Let's see if we can take these one at a time.

I will start with the one that seems to depend
the least on any sorts of external definitions.

> "We have no conception of the absolutely incognizable."
> 
> It is these statements of Peirce which provide the focus
> of my questions, and which seem questionable to me.
> 
> [...]
> >
> > To aver that you have "a conception of the 'absolutely incognizable' (AI)"
> > means, as distinguished from the sheer possibility of stringing together
> > any sequence of signs that you may fancy to arrange for your own delight,
> > whether in your favorite external medium or as the signs called thoughts
> > inscribed within the internal medium of your mind, means, as one says,
> > to the Magus, that the spirit of the letter comes when it is called.
> 
> I'm not at all sure how to parse your sentence,
> though I like the poetry of the final phrase ...
> 
> All I can say at this point, is that my comments on the question
> of having a conception of the incognizable were not in reference
> to randomly stringing together sequences of signs.

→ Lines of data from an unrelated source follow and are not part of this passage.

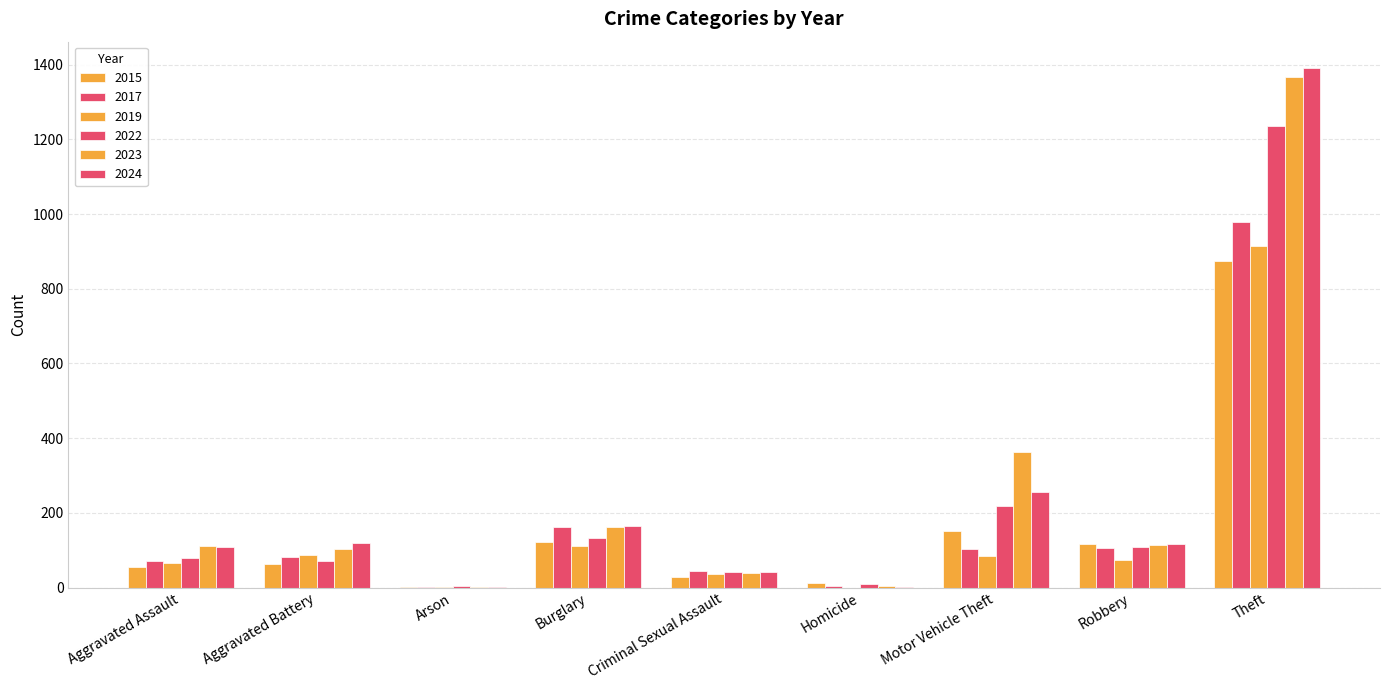

What is the value of the 2017 bar at the 8th from the left?

105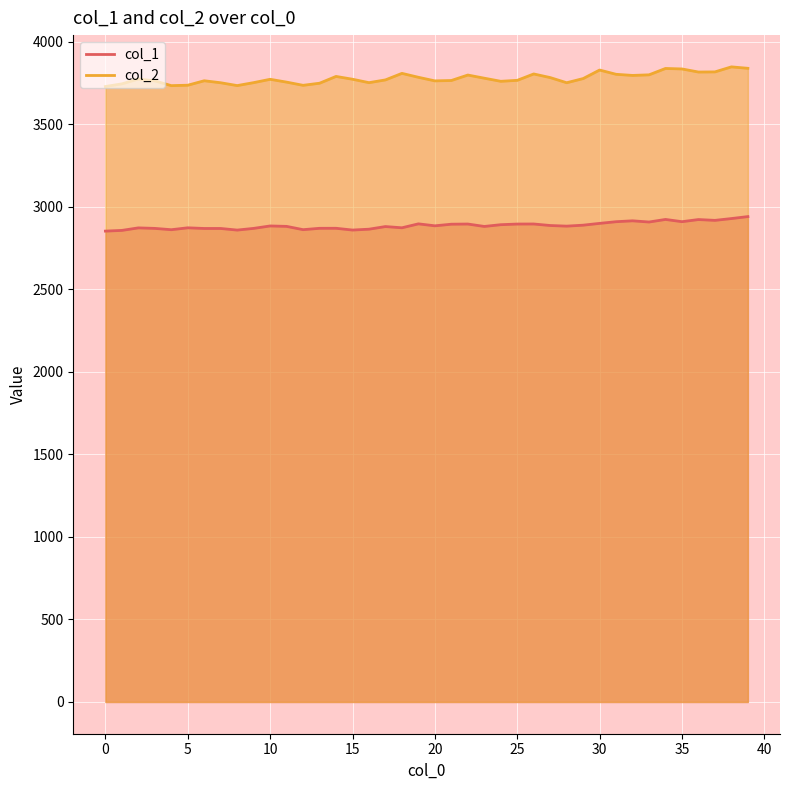

What is the difference between the maximum and minimum values in the col_2 series?

119.0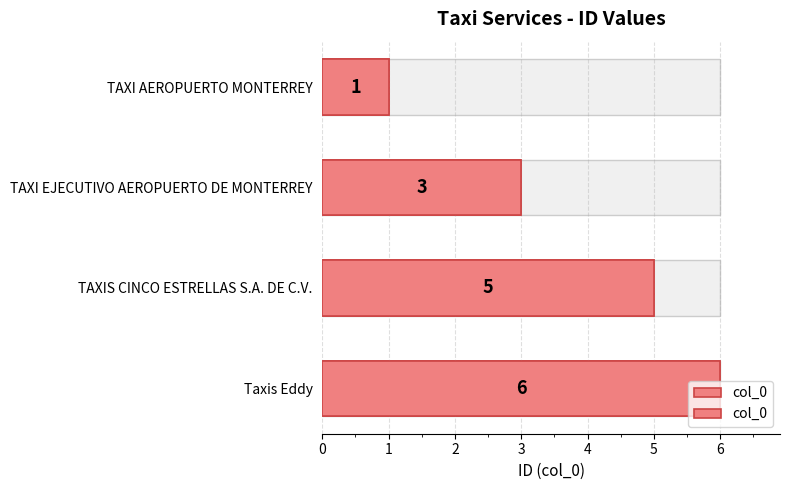

What is the greatest value displayed?

6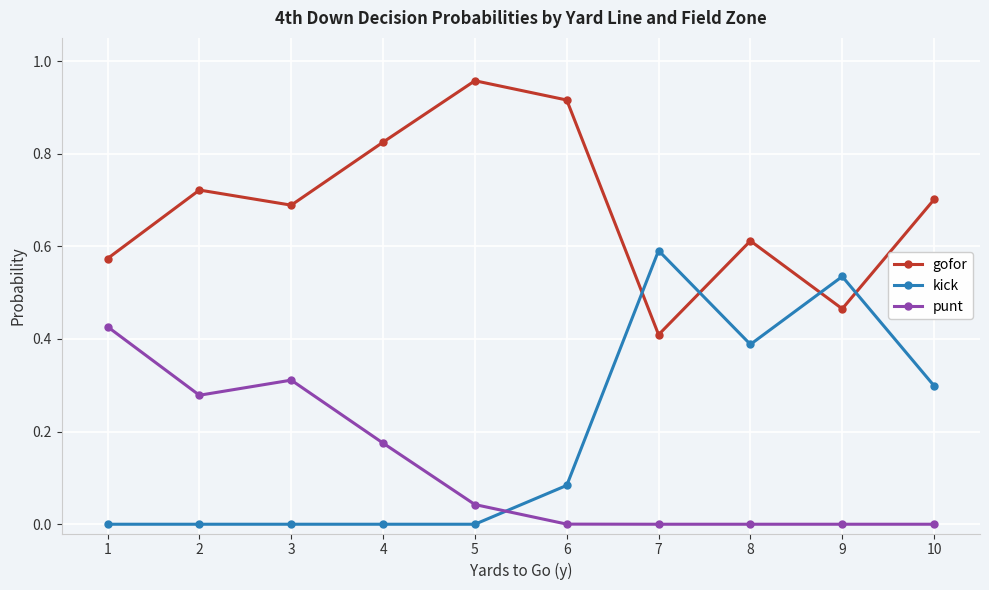

Rank the series by their maximum value, from highest to lowest.

gofor, kick, punt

I was merely staking out the lower bounds of sensibility,
not at all claiming that you had managed to achieve them.

Peirce is a plain, old-fashioned, classical logician.

The phrase "A and not-A" is perfectly well-formed, syntactically speaking,
but there is nothing of which it is a description, so there is nothing of
which it expresses a conception, so there is nothing of which it delivers
any information, so there is nothing of which it conveys any knowledge,
so there is nothing of which it bears or affords any cognition at all.

Without precisely analyzing, just yet, the relationship between
conceptions and cognitions, we might just say that a conception
is prerequisite to the gestation of information, the bearing of
knowledge, the delivery of a cognition, and the birth of sense.

Said another way, a conception is the beginning of a sensible cognition.

So if a person says that he has any knowledge of the unknowable -- who would? --
or if a person says that he has any ability to have knowledge of the unknowable,
or if a person says that he has any beginnings of a knowledge of the unknowable,
or if a person says that he has any conception of a knowledge of the unknowable,
or if a person says that he has any conception of the absolutely incognizable,
well, that person is pretty much just saying the same thing as "A and not-A".

Anyway, that is pretty much the way that I, for one, hear it.

I hope that is clearer, at least on this one point.